> **EXERCISE OBJECTIVE**:
In the records that follow, find the line containing "carcinoma (high-grade) was" and the line containing "immunohistochemical staining in", then transcribe both and every line between them exactly, omitting pictures.

> **RECORD EXCERPTS**:
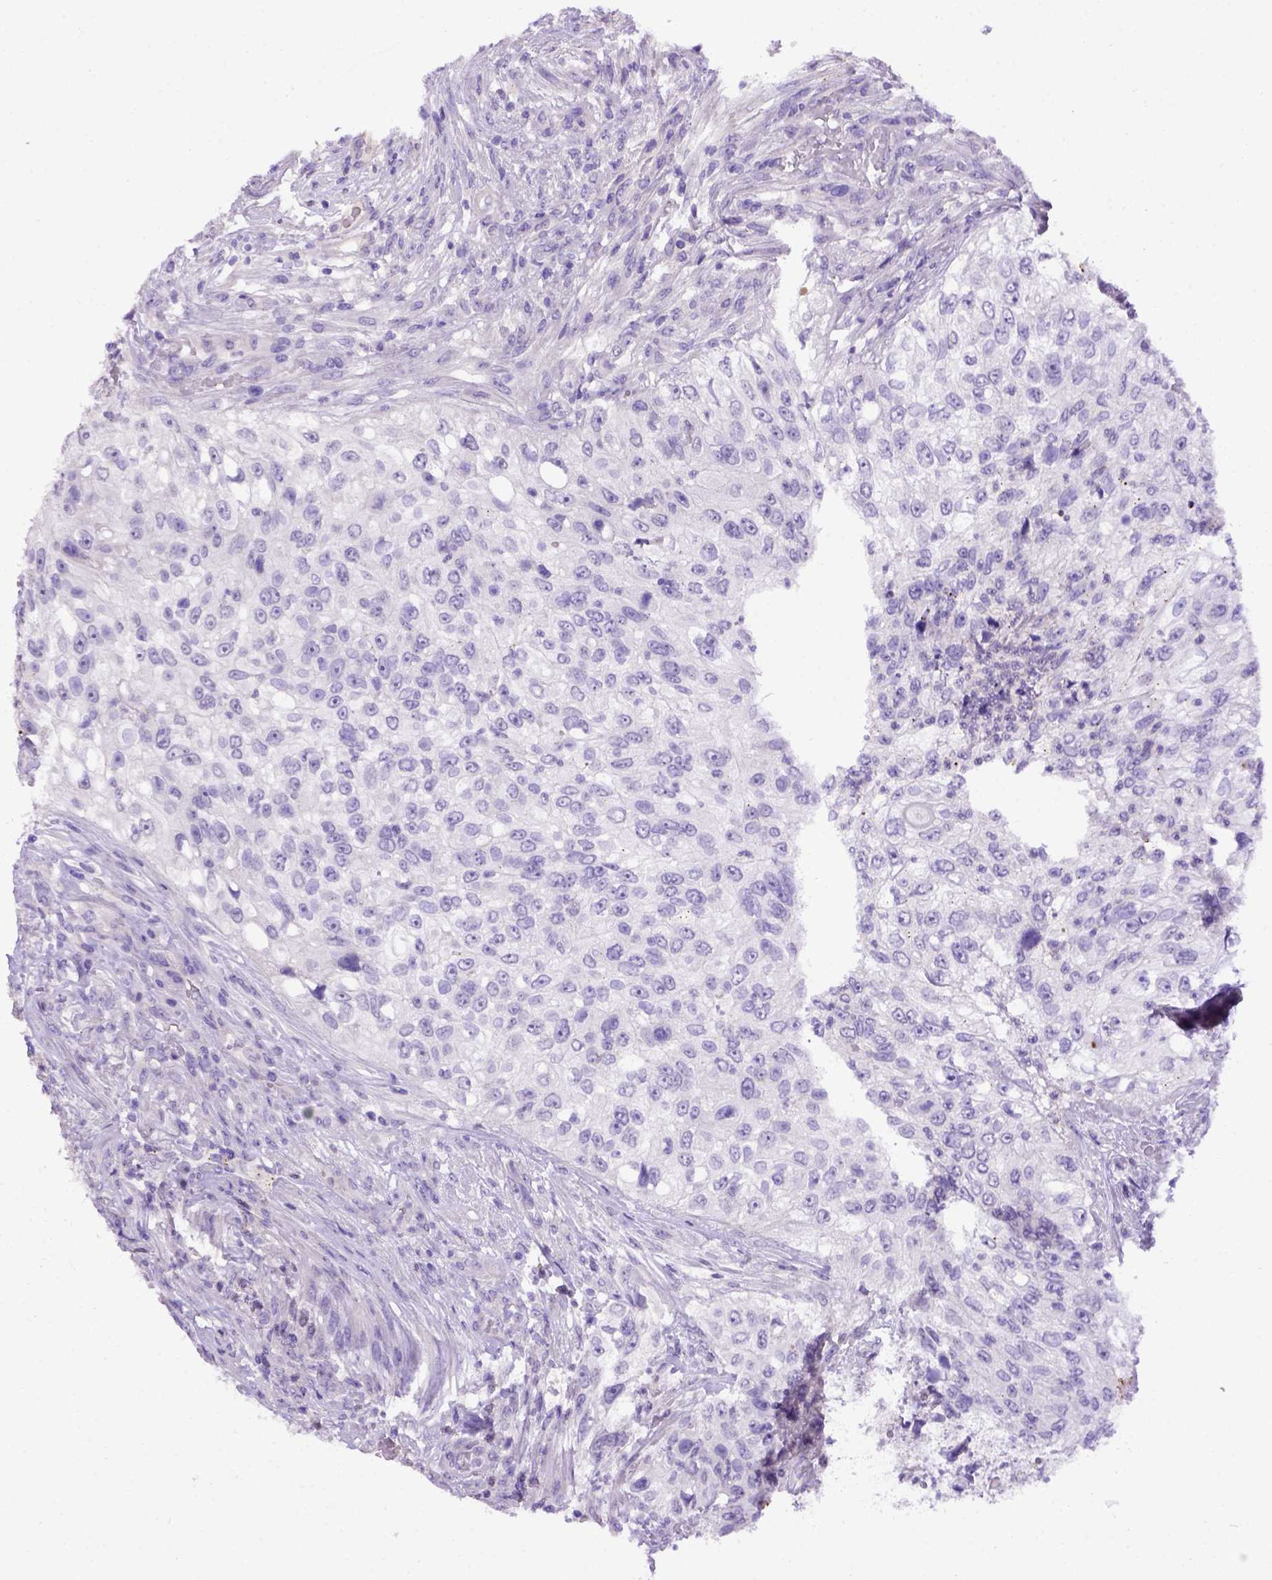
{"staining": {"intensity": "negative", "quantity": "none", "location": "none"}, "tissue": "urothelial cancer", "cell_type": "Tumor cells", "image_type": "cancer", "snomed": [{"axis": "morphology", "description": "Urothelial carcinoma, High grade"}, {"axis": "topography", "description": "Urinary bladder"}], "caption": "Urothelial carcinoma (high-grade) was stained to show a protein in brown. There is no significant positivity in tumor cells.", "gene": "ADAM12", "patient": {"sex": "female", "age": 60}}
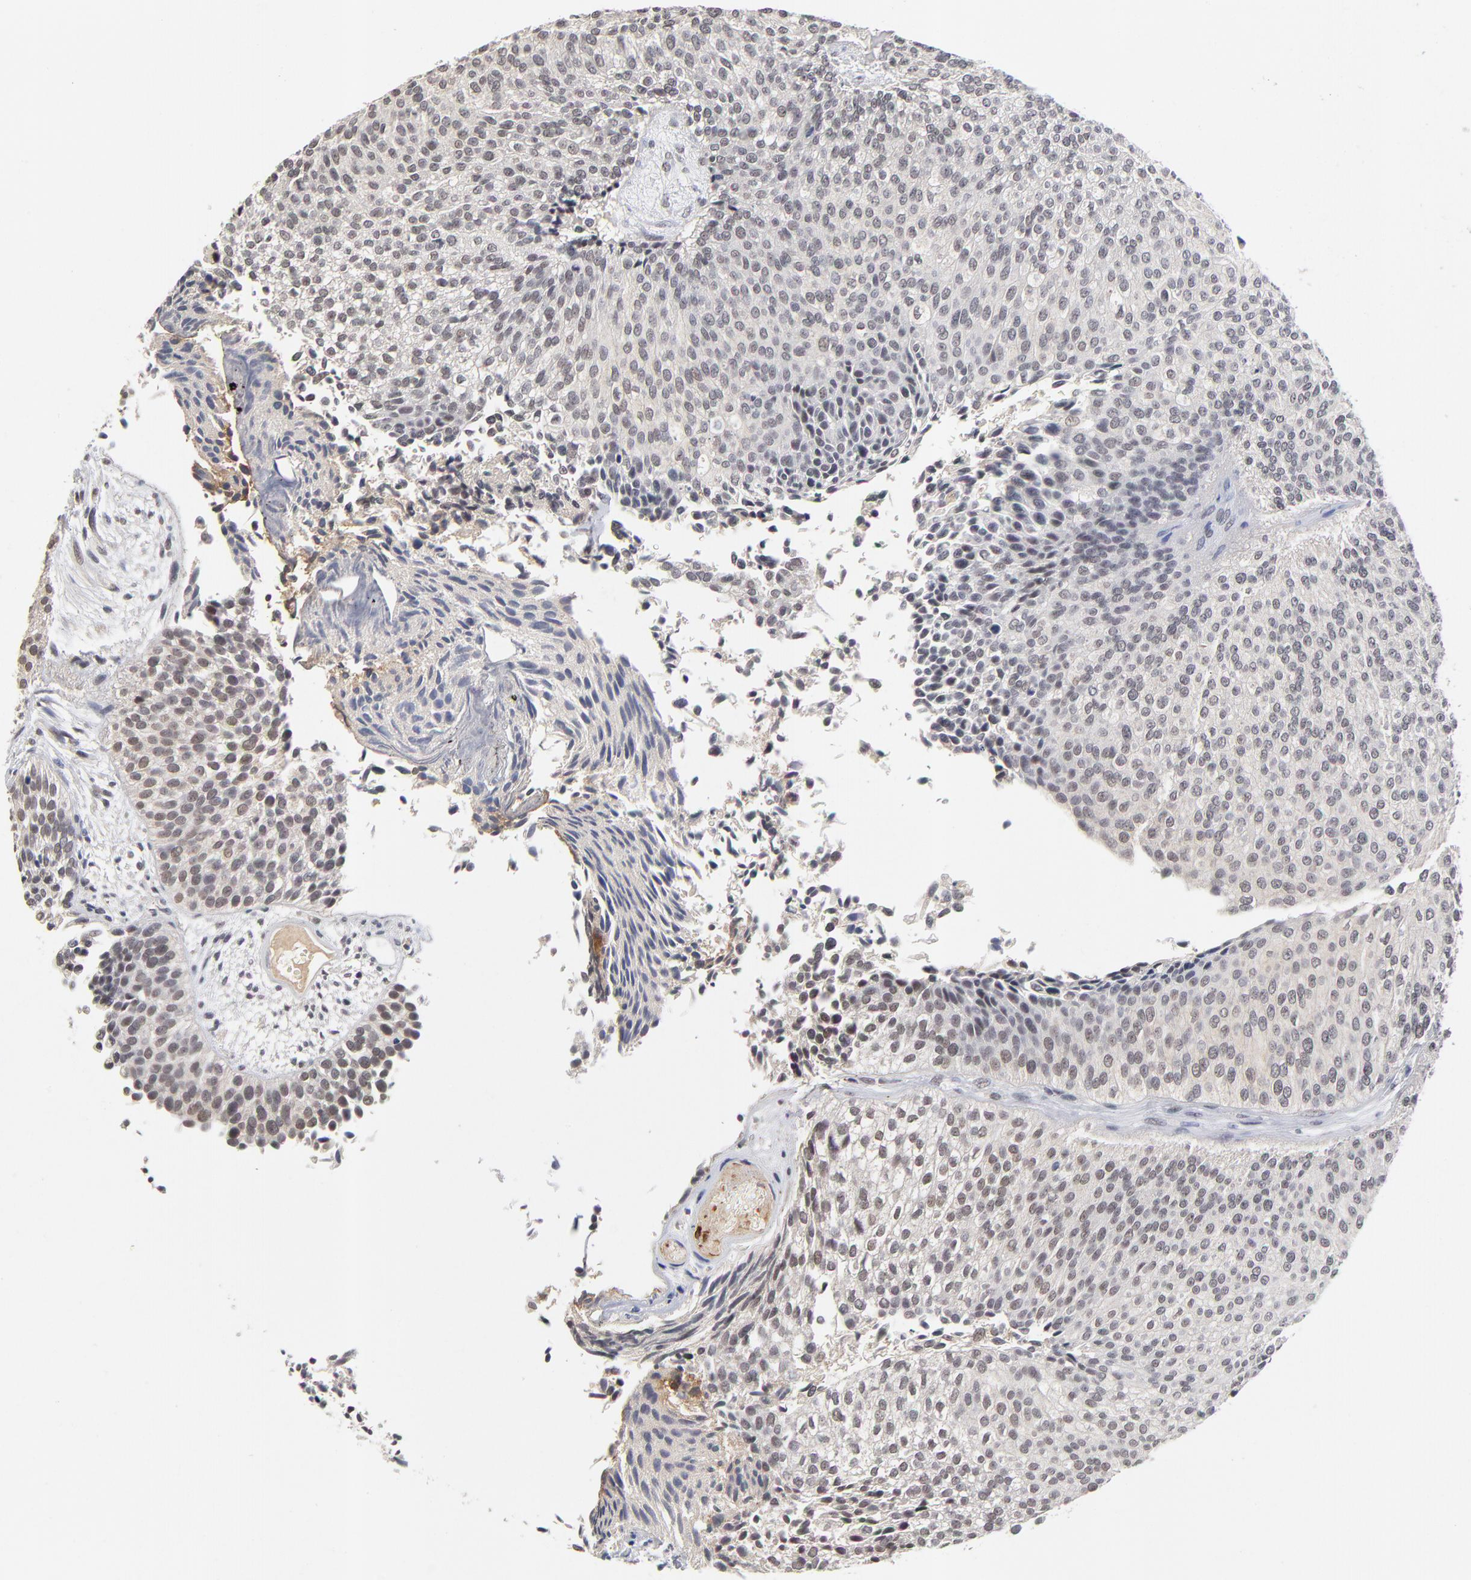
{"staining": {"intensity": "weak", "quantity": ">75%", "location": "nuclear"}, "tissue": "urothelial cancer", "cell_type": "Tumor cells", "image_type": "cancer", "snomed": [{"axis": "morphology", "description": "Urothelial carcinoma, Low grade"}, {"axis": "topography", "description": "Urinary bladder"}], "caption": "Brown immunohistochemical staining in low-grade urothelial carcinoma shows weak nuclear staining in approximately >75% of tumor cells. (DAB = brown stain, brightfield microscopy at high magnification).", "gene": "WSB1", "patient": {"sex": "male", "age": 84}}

---

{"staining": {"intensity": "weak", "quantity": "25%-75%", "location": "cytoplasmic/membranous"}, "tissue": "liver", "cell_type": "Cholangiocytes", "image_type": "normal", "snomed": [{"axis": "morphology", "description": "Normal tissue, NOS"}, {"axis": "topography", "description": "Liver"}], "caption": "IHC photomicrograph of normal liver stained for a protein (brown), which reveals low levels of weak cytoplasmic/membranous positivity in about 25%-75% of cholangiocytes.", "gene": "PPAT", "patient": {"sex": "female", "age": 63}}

> **REPLY**:
{"staining": {"intensity": "negative", "quantity": "none", "location": "none"}, "tissue": "urothelial cancer", "cell_type": "Tumor cells", "image_type": "cancer", "snomed": [{"axis": "morphology", "description": "Urothelial carcinoma, High grade"}, {"axis": "topography", "description": "Urinary bladder"}], "caption": "Urothelial carcinoma (high-grade) was stained to show a protein in brown. There is no significant positivity in tumor cells.", "gene": "ADAM12", "patient": {"sex": "female", "age": 60}}
{"staining": {"intensity": "weak", "quantity": ">75%", "location": "nuclear"}, "tissue": "urothelial cancer", "cell_type": "Tumor cells", "image_type": "cancer", "snomed": [{"axis": "morphology", "description": "Urothelial carcinoma, Low grade"}, {"axis": "topography", "description": "Urinary bladder"}], "caption": "Brown immunohistochemical staining in low-grade urothelial carcinoma shows weak nuclear staining in approximately >75% of tumor cells. (DAB = brown stain, brightfield microscopy at high magnification).", "gene": "WSB1", "patient": {"sex": "male", "age": 84}}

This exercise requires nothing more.